ZDnet has an article on Gartner’s top 2010 strategic tech list.
Gartner: Cloud computing, analytics top 2010 strategic tech list
Posted by Larry Dignan @ 5:46 am
Gartner unveiled its top 10 strategic technology list for 2010. Unified communications, servers and specialized systems are out. Client computing, data center do-overs, flash memory and mobile applications are in.
The list, presented Tuesday at the Gartner Symposium in Orlando, by analysts David Cearley and Carl Claunch looks like this:
For the data center crowd, look at #5 “Reshaping the Data Center” From Gartner’s press release.
Reshaping the Data Center. In the past, design principles for data centers were simple: Figure out what you have, estimate growth for 15 to 20 years, then build to suit. Newly-built data centers often opened with huge areas of white floor space, fully powered and backed by a uninterruptible power supply (UPS), water-and air-cooled and mostly empty. However, costs are actually lower if enterprises adopt a pod-based approach to data center construction and expansion. If 9,000 square feet is expected to be needed during the life of a data center, then design the site to support it, but only build what’s needed for five to seven years. Cutting operating expenses, which are a nontrivial part of the overall IT spend for most clients, frees up money to apply to other projects or investments either in IT or in the business itself.
Green IT has morphed into IT for Green which aligns well with Intel’s latest IT is the 2% to save the other 98% of carbon footprint.
Gartner’s topic of advanced analytics fits with why I started discussing modeling on this blog.
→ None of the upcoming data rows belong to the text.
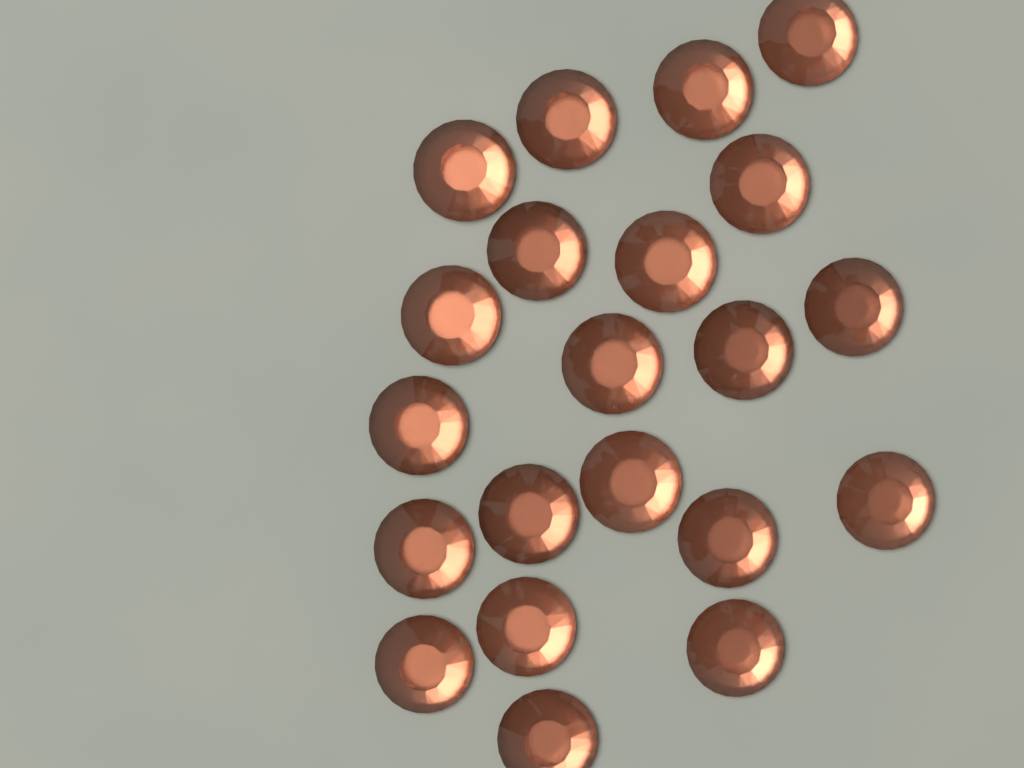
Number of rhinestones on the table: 21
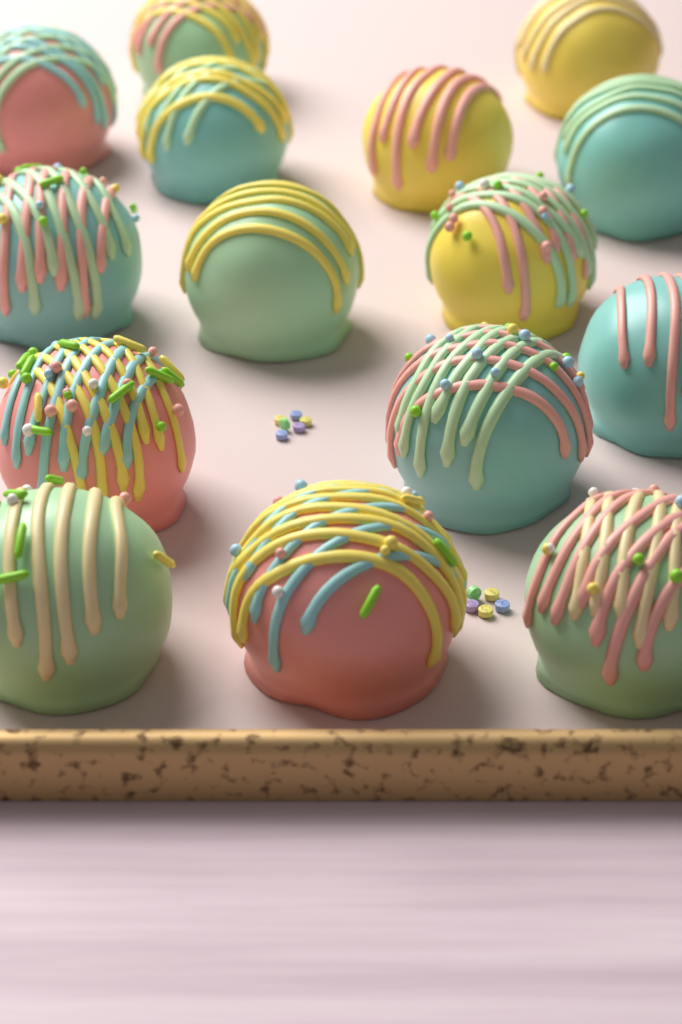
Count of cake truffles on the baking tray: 15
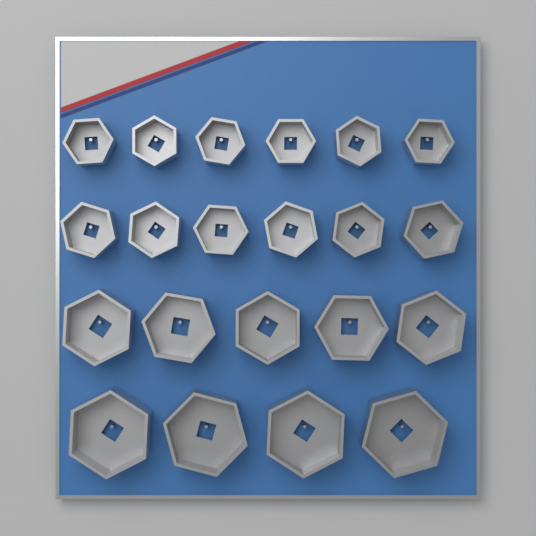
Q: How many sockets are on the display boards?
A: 21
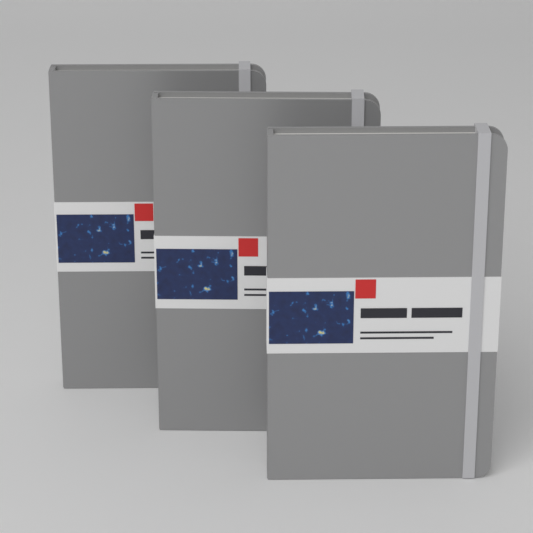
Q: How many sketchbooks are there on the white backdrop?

Advanced Analytics. Optimization and simulation is using analytical tools and models to maximize business process and decision effectiveness by examining alternative outcomes and scenarios, before, during and after process implementation and execution. This can be viewed as a third step in supporting operational business decisions. Fixed rules and prepared policies gave way to more informed decisions powered by the right information delivered at the right time, whether through customer relationship management (CRM) or enterprise resource planning (ERP) or other applications. The new step is to provide simulation, prediction, optimization and other analytics, not simply information, to empower even more decision flexibility at the time and place of every business process action. The new step looks into the future, predicting what can or will happen.
The focus on flash memory is interesting vs last year they had server hardware.
Flash Memory. Flash memory is not new, but it is moving up to a new tier in the storage echelon. Flash memory is a semiconductor memory device, familiar from its use in USB memory sticks and digital camera cards. It is much faster than rotating disk, but considerably more expensive, however this differential is shrinking. At the rate of price declines, the technology will enjoy more than a 100 percent compound annual growth rate during the new few years and become strategic in many IT areas including consumer devices, entertainment equipment and other embedded IT systems. In addition, it offers a new layer of the storage hierarchy in servers and client computers that has key advantages including space, heat, performance and ruggedness.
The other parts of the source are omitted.